Lewes is not incorporated. The management of the affairs of the borough is entrusted to two constables and two headboroughs, who are elected annually by the burgesses, and who are subject to the jurisdiction of the county magistrates. The summer and winter assizes are held here, and likewise the general quarter-sessions for the eastern division of the shire. The borough has returned two members to parliament continuously from the reign of Edward I. The trade in wool was formerly extensive ; but it is said to have declined, and grain and malt, sheep and cattle, are now the principal articles of traffic. The maritime trade of the town is carried on through Newhaven at the mouth of the Ouse, about eight miles below Lewes. The fairs for cattle are held May 8 and the beginning of June ; those for sheep on Sept. 21 and October 2. The average number of sheep sold annually at these fairs is estimated to exceed 100,000. The ecclesiastical livings are four rectories in the diocese of Chichester, and of the respective net annual values of £206, £250, £116, and £190. The last two are in the patronage of the crown. The population of the borough in 1831 was 8,592.

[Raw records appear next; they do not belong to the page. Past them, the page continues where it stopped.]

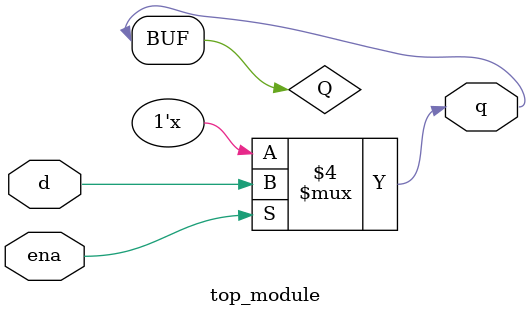
<source format=v>
module top_module (
    input d, 
    input ena,
    output q
); 
    reg Q = 0;
    always@ (ena or d)begin
        if(ena)
           Q = d; 
    end 
    assign q = Q;
endmodule
</source>
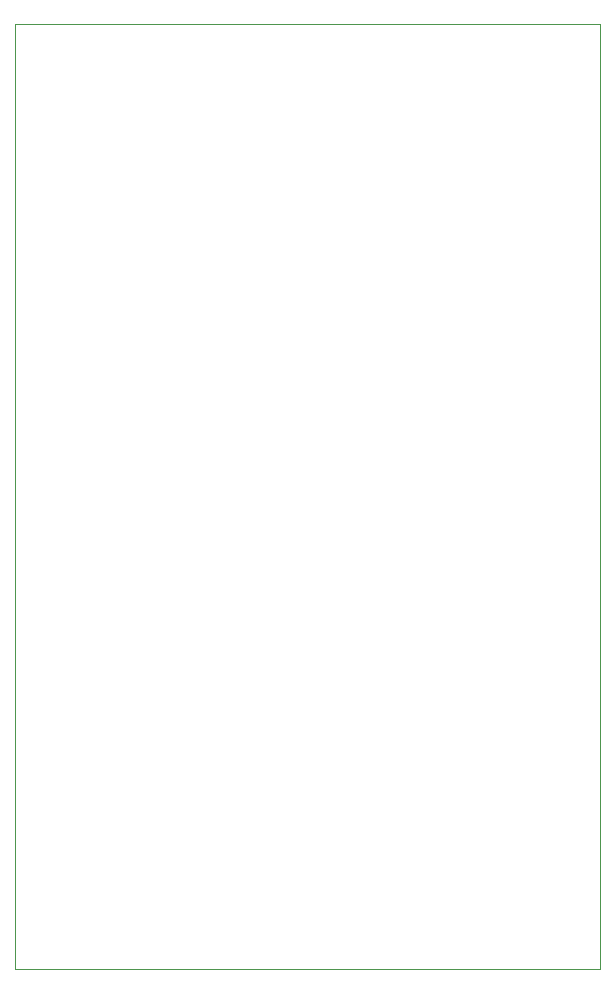
<source format=gbr>
%TF.GenerationSoftware,KiCad,Pcbnew,(5.1.7)-1*%
%TF.CreationDate,2021-01-23T22:43:51+00:00*%
%TF.ProjectId,Projeto1,50726f6a-6574-46f3-912e-6b696361645f,rev?*%
%TF.SameCoordinates,Original*%
%TF.FileFunction,Profile,NP*%
%FSLAX46Y46*%
G04 Gerber Fmt 4.6, Leading zero omitted, Abs format (unit mm)*
G04 Created by KiCad (PCBNEW (5.1.7)-1) date 2021-01-23 22:43:51*
%MOMM*%
%LPD*%
G01*
G04 APERTURE LIST*
%TA.AperFunction,Profile*%
%ADD10C,0.050000*%
%TD*%
G04 APERTURE END LIST*
D10*
X114046000Y-148336000D02*
X114046000Y-149860000D01*
X163576000Y-148336000D02*
X163576000Y-149860000D01*
X163576000Y-69850000D02*
X163576000Y-148336000D01*
X163322000Y-69850000D02*
X163576000Y-69850000D01*
X114046000Y-69850000D02*
X163322000Y-69850000D01*
X114046000Y-70104000D02*
X114046000Y-69850000D01*
X114046000Y-148336000D02*
X114046000Y-70104000D01*
X163576000Y-149860000D02*
X114046000Y-149860000D01*
M02*

</source>
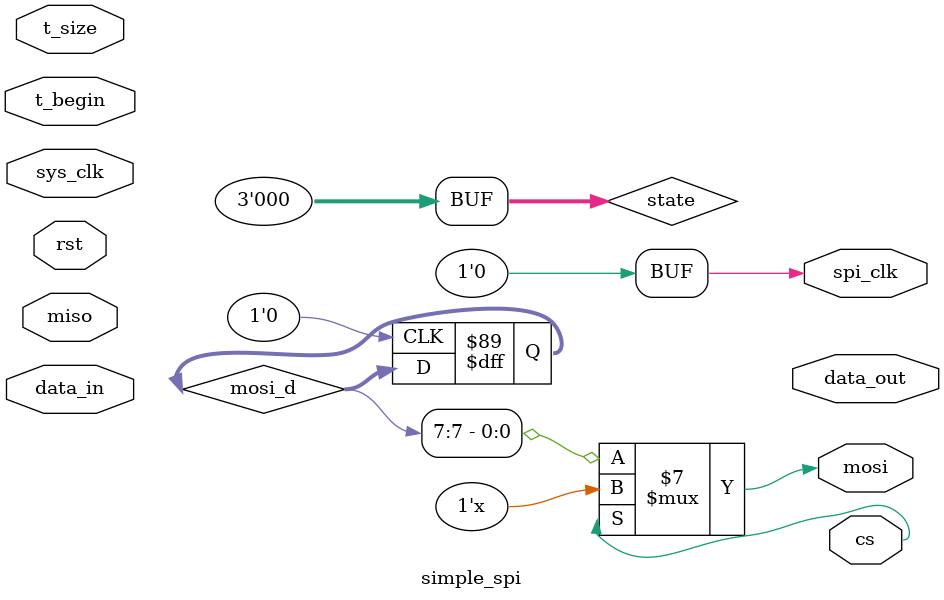
<source format=v>
`timescale 1 ms /1 ms

module simple_spi
#(
	parameter reg_width = 8,
	parameter counter_width = $clog2(reg_width)
)
(
	// System side
	input rst,
	input sys_clk,
	input t_begin,
	input [reg_width-1:0] data_in,
	input [counter_width:0] t_size,
	output reg [reg_width-1:0] data_out,

	// SPI side
	input miso,
	output wire mosi,
	output wire spi_clk,
	output reg cs
);
	parameter reset = 0, idle = 1, load = 2, transact = 3, unload = 4;

	reg [reg_width-1:0] mosi_d;
	reg [reg_width-1:0] miso_d;
	reg [counter_width:0] count;
	reg [2:0] state;

	// begin state machine
	always @(state)
	begin
		case (state)
			reset:
			begin
				data_out <= 0;
				miso_d <= 0;
				mosi_d <= 0;
				count <= 0;
				cs <= 1;
			end

			idle:
			begin
				data_out <= data_out;
				miso_d <= 0;
				mosi_d <= 0;
				count <= 0;
				cs <= 1;
			end

			load:
			begin
				data_out <= data_out;
				miso_d <= 0;
				mosi_d <= data_in;
				count <= t_size;
				cs <= 0;
			end

			transact:
			begin
				cs <= 0;
			end

			unload:
			begin
				data_out <= miso_d;
				miso_d <= 0;
				mosi_d <= 0;
				count <= count;
				cs <= 0;
			end

			default:
				state = reset;
		endcase
	end
	
	always @(posedge sys_clk)
	begin
		if (!rst)
			state = reset;
		else
			case (state)
				reset:
					if (t_begin)
						state = load;
					else
						state = idle;
				idle:
					if (t_begin)
						state = load;
				load:
					if (count != 0)
						state = transact;
					else
						state = reset;
				transact:
					if (count != 0)
						state = transact;
					else
						state = unload;
				unload:
					if (t_begin)
						state = load;
					else
						state = idle;
			endcase
	end
	// end state machine

	// begin SPI logic

	assign mosi = ( ~cs ) ? mosi_d[reg_width-1] : 1'bz;
	assign spi_clk = ( state == transact ) ? sys_clk : 1'b0;
	
	// Shift Data
	always @(posedge spi_clk)
	begin
		if ( state == transact )
			miso_d <= {miso_d[reg_width-2:0], miso};
	end

	always @(negedge spi_clk)
	begin
		if ( state == transact )
		begin
			mosi_d <= {mosi_d[reg_width-2:0], 1'b0};
			count <= count-1;
		end
	end
	// end SPI logic

endmodule

</source>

The free grammar-school of Lewes and Southover was originally founded and endowed by Agnes Morley in 1512. There are usually twelve free scholars, children of the burgesses of Lewes, who receive gratuitous instruction in the classics, writing, arithmetic, &c., and are prepared for entering the universities. There is also an exhibition, founded by George Steers in the year 1800, for the children of the inhabitants, at either of the universities. It is tenable during four years, and in 1819 amounted to £35. The school-house is a large and convenient building, and in good repair. The master resides in the school-house, and receives from the funds of the charity about £90 annually. During several years preceding 1819 the free scholars had been presented by Lords Chichester and Hampden. The castle, which stands upon a cliff, is supposed to have been built in the reign of William the Conqueror. Large quantities of Roman coin have been found here at different times, which renders it probable that Lewes was once a Roman station ; but for an account of the antiquities, which are numerous, both in the town and suburbs, the reader is referred to Lee’s ‘History of Lewes and Brighthelmstone,’ 1795.